McGee thought this could have been a special season, not just because of those four, but because of a strong junior class.

“I felt like we were really going to have a good year with my junior class. I even had a freshman who was going to compete,” McGee said.

“My seniors were my captains because they knew how the right and the wrong ways of doing things were. They knew we had a lot of structure in our practices and I felt like they were going to lead us this year to do really good things. We had moved out of Division IV (to D-III) because of the enrollment, and I thought we were going to make a really good run in the tournament because of my senior leadership,” McGee said.

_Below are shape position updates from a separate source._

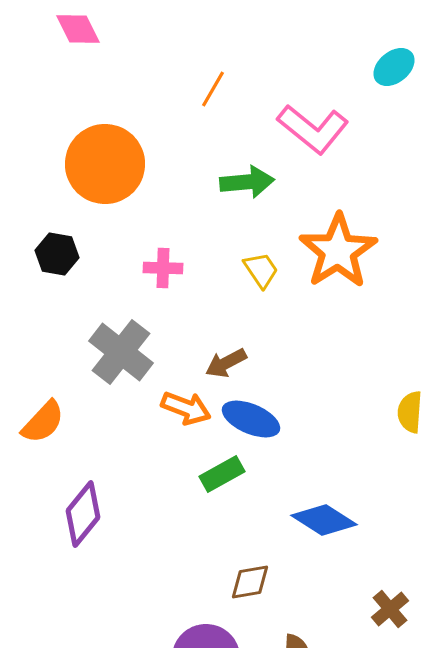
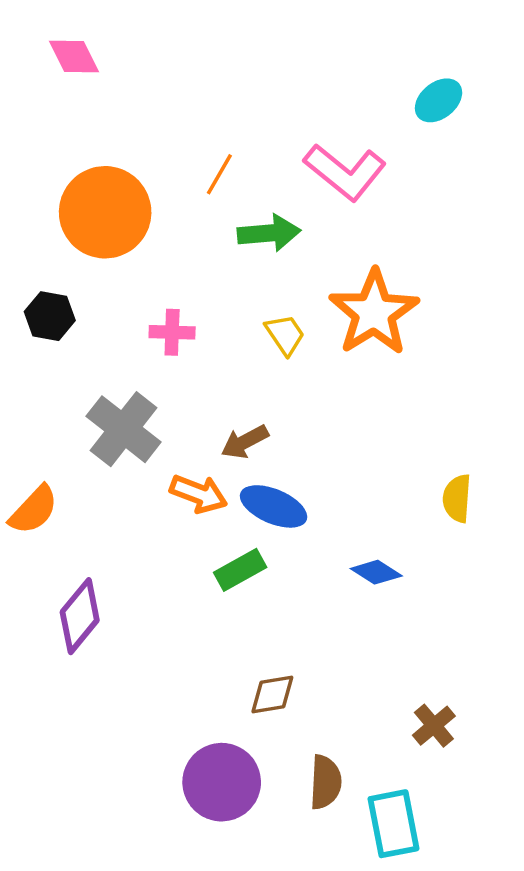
orange line: (213, 89) -> (219, 174), moved
blue diamond: (324, 520) -> (376, 572), moved, size x0.7

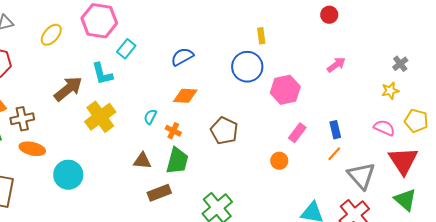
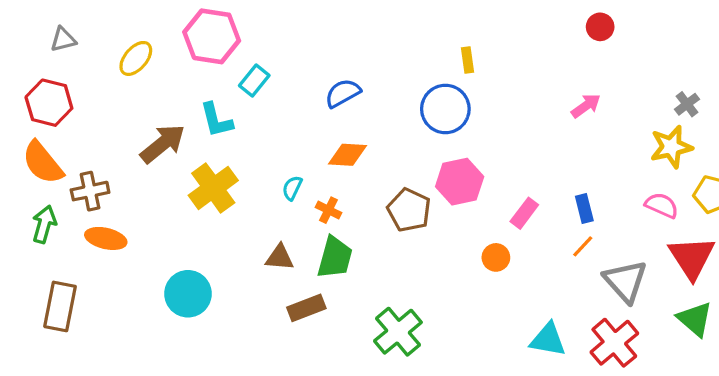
red circle: (329, 15) -> (600, 27), moved
pink hexagon: (285, 90) -> (460, 182), moved
yellow star: (390, 91) -> (671, 147), size x1.5
cyan circle: (68, 175) -> (188, 294), moved

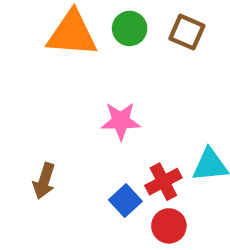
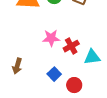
red cross: (163, 182) -> (71, 46), moved

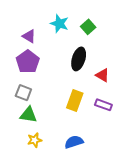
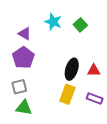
black ellipse: (79, 59) -> (72, 69), moved
red triangle: (102, 75) -> (94, 70), turned -32
gray square: (23, 93) -> (19, 87), turned -35

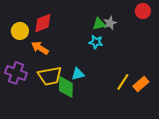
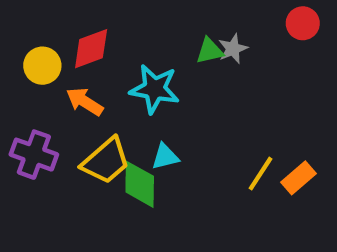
cyan star: (96, 42) -> (155, 89), moved, size x1.6
yellow trapezoid: (50, 76) -> (106, 161), turned -30

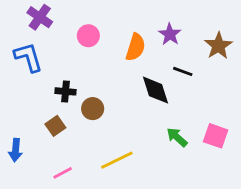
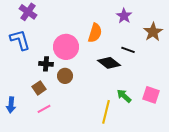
purple star: (170, 34) -> (124, 16), moved
pink circle: (88, 36) -> (66, 47), moved, size x1.6
black diamond: (156, 90) -> (109, 63), turned -35
yellow line: (117, 160) -> (106, 112), moved, turned -50
pink line: (63, 173) -> (44, 109), moved

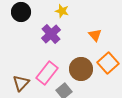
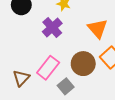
orange triangle: (95, 35) -> (98, 29), size x1.5

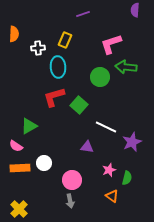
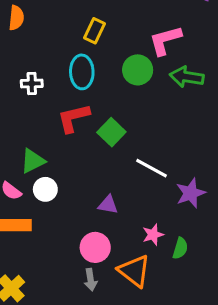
white cross: (38, 48) -> (32, 84), moved
green circle: (100, 77) -> (138, 70), moved
purple triangle: (87, 147) -> (108, 205), moved
white circle: (44, 163) -> (45, 189), moved
orange triangle: (112, 196) -> (134, 271), moved, size x1.6

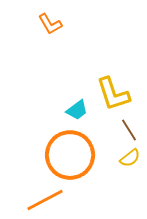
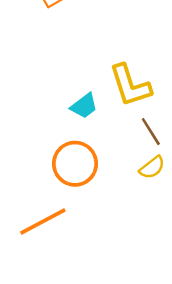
orange circle: (70, 155) -> (75, 164), size x0.7

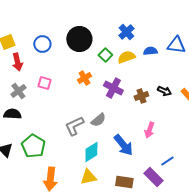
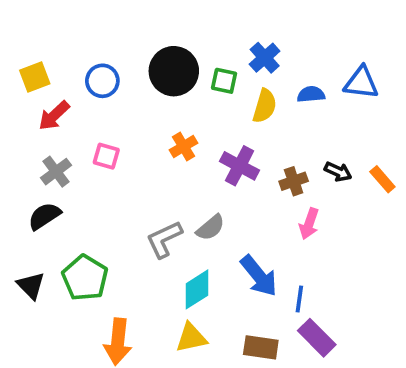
green square: (105, 55) -> (224, 81), moved, turned -32
yellow semicircle: (126, 57) -> (265, 106), turned 126
red arrow: (17, 62) -> (54, 116), turned 60
black semicircle: (12, 114) -> (44, 216), turned -36
pink arrow: (149, 130) -> (309, 224), moved
blue line: (167, 161) -> (299, 299), moved, turned -48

“They (seniors) reached out to the kids, and if they saw something wrong in practice that I didn’t see, they would stop and point it out, the little things. It made a huge difference with those guys around. Before practice, they knew what we had to get out and put in the room, what drills we were setting up, they made sure everybody stretched, they made sure they got their throwing in. As long as they were around nobody got a free pass. Like I’ve said before, it’s like I had four more coaches.” 

One of this year’s juniors, third baseman Logan Terry, was a first team All-Press awardee in voting by 10 area coaches and 10 media members as a sophomore last spring. Terry batted .327 (17 for 52) with six runs, eight RBIs and four SB. Second baseman Brayden Asman was second team, batting .345 (10 for 29) with six runs, six RBIs and three SB, and the coach’s son, Michael McGee, was an honorable mention outfielder after batting .345 (20 for 58) with six runs, 14 RBIs and four SB. The trio will be seniors next year. 

“I have seven kids coming back who are on National Honor Society. They are smart kids and I think we’ll have a nice team next year if we can just get on the field,” Coach McGee said.